Recognizing Bob’s agricultural program experience, County Commissioner Martha Ireland (also their next door neighbor) named Bob to a county advisory committee whose task was to provide recommendations to improve the protection of our agricultural resource lands, a job mandated by Washington State government. This was all the start that Bob needed. Deciding that the county would never be able to do everything needed to protect our farmland, he teamed up with a group of environmentally committed locals and developed Friends of the Fields, a non-profit foundation devoted to facilitating the protection of farmland primarily through purchase of development rights. Needing additional funding to effectively carry out its mission, FOF later sponsored a ballot measure, the Buyer’s Excise Tax that would impose a small (1/2 of 1%) tax on Real Estate purchases in the county with the proceeds to be used for voluntary purchases of the rights to develop certain appropriate farmlands. Opposed by local realtors and the state association of realtors, the measure was defeated across the county except in Sequim. FOF and its mission voluntarily joined the North Olympic Land Trust where the effort to protect farmlands continues successfully to date.
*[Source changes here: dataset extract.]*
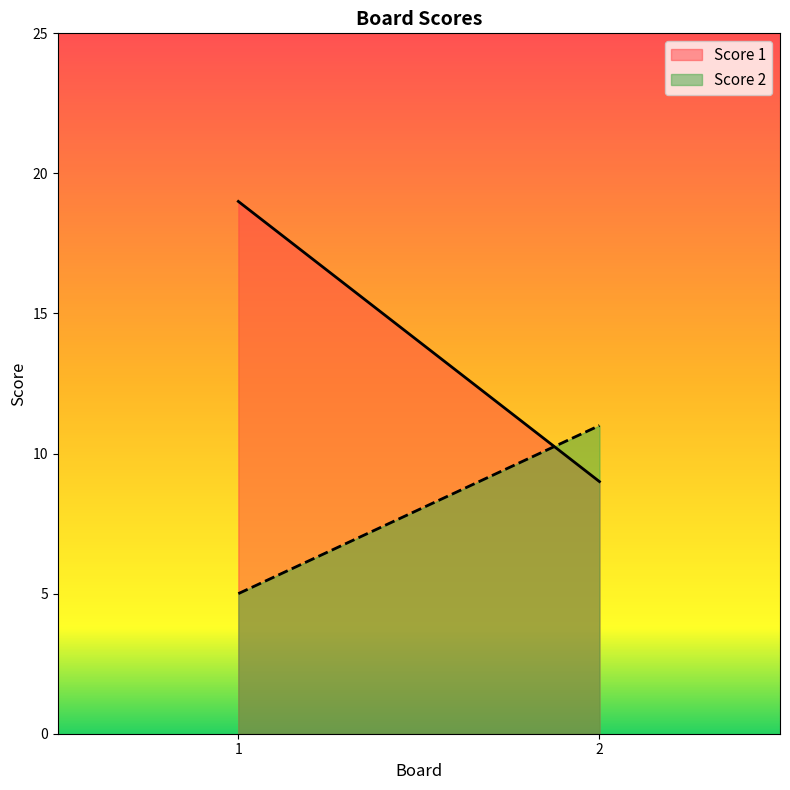

How many lines are shown in the chart?

2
Meanwhile, Elaine was occupying her time becoming involved with the local community theater group, Olympic Theater Arts. First painting sets, then acting in occasional productions and finally rising to become President of the Board, Elaine took on the daunting task of finding OTA a new home. The Howard Wood Theater was small, unsafe, hot in the summer and cold in the winter and very limiting in the productions that could be presented. Elaine led a search for acceptable new quarters and found them in the old Methodist Church at 714 Sequim Avenue. She led the successful $1.6 million funding drive for the purchase and the rebuilding effort. She used an interest-free $100,000 loan from her deceased Brother Norman’s estate to fund some of the early demolition work and later gave the entire $100,000 to the Theatre as a donation. The Caldwell’s contributions to management, financial and hands-on construction assistance were deemed so valuable that in 2010, the completed 162 seat theater was named the Elaine and Robert Caldwell Main Stage Theater. This honor was awarded at the first production in the theater, a beautifully produced sellout run of the esteemed play “Cabaret”.
In 2006, the Sequim-Dungeness Chamber of Commerce named Bob and Elaine “Citizen of the Year” for their outstanding contributions to the community and the couple was again honored in the Sequim Irrigation Festival Parade in 2010 as Grand Marshals. The Caldwell’s continued to serve on local boards and committees including County advisory boards, as congregation president of a local church, the board of a local irrigation water district, the ongoing work of the local Community foundation, a nonprofit environmental education center, a nonprofit housing facility for recovering women and a community garden venture. Whenever and wherever a community need popped up, Bob and Elaine seemed ready to jump in with both feet! However, on the occasion of their 60th wedding anniversary, they’ve decided that it’s time to kick back and enjoy some of the other attributes of Sequim, a small rural community with mountains, sunshine, farmland, nearness to salt water, clams, crabs and fishing. And wonderful people!